**** EXTRAIT CHOISI ****

A quand d’énormes cratères incandescents à la place d’immeubles entiers au Qatar, au Caire, à Amman, Ankara, Kuala-Lumpur, ou même des « banlieues » de Londres ou de Paris ?
L’élimination en dix jours de la quasi-totalité des cadres de haut rang du Hezbollah, puis de son leader Hassan Nasrallah ce vendredi 27 septembre, via un déluge de bombes « blockbuster » d’une tonne – qui a anéanti un quartier entier de Beyrouth-Sud (cette frappe a permis de détruire un PC du Hezbollah enfoui à 30 mètres de profondeur) – soulève des questions qui vont au-delà de l’efficacité supposée des services de renseignement israéliens.
Car pour que Tsahal ait obtenu de tels résultats contre le Hezbollah, il fallait être sacrément bien « renseigné », et pour cela, que les « services » israéliens aient infiltré les rangs du Hezbollah, à tous les niveaux, et jusqu’aux niveaux les plus élevés.
Etonnant quand les mêmes services de renseignement prétendent n’avoir rien su des préparatifs de l’attaque du 7 octobre 2023 : ils n’ont rien décelé, à un quelconque niveau, parmi tous les responsables du Hamas qu’ils surveillent sans relâche.
Le Hamas semble beaucoup plus doué pour déjouer les « taupes » israéliennes que le Hezbollah !
Les malheurs des membres du Hezbollah ont débuté les 17 et 18 septembre avec l’explosion simultanée de milliers de « pagers » qui a blessé, mutilé ou tué des milliers de personnes à travers tout le Liban.
Tous les services de renseignement au monde ont tout de suite mesuré l’aspect sensationnel d’une opération sans précédent depuis la seconde guerre mondiale : il a fallu convaincre des « décideurs » du Hezbollah de se doter de dispositifs électroniques spécialement fabriqués pour les « neutraliser ».
Les boîtiers des « pagers », que l’on peut se procurer en Asie (ils sont de conception très ancienne, parfois 50 ans), sont trop compacts pour qu’on puisse y rajouter en quelques manipulations simples un dispositif de mise à feu, plus une charge représentant un volume supérieur à 1Cm3 (explosif et système de détonation).

**** DOCUMENTS SOURCES ****

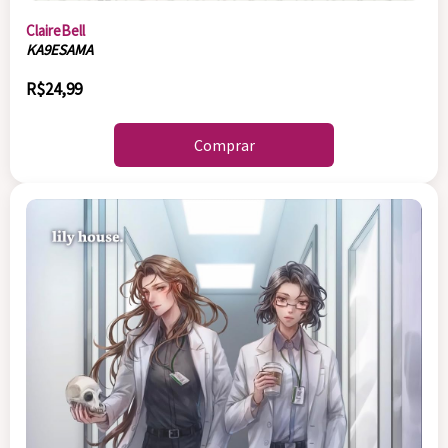
ClaireBell
KA9ESAMA
R$24,99
Comprar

****

• TÂCHE À FAIRE 1: D'après l'extrait, quels jours les « pagers » ont-ils explosé en même temps au Liban ?
• TÂCHE À FAIRE 2: Recopiez le passage de l'extrait qui va de « Etonnant quand les » jusqu'à « le Hezbollah ! ».

• RÉPONSE RÉDIGÉE 1: Les 17 et 18 septembre.

• RÉPONSE RÉDIGÉE 2:
Etonnant quand les mêmes services de renseignement prétendent n’avoir rien su des préparatifs de l’attaque du 7 octobre 2023 : ils n’ont rien décelé, à un quelconque niveau, parmi tous les responsables du Hamas qu’ils surveillent sans relâche.
Le Hamas semble beaucoup plus doué pour déjouer les « taupes » israéliennes que le Hezbollah !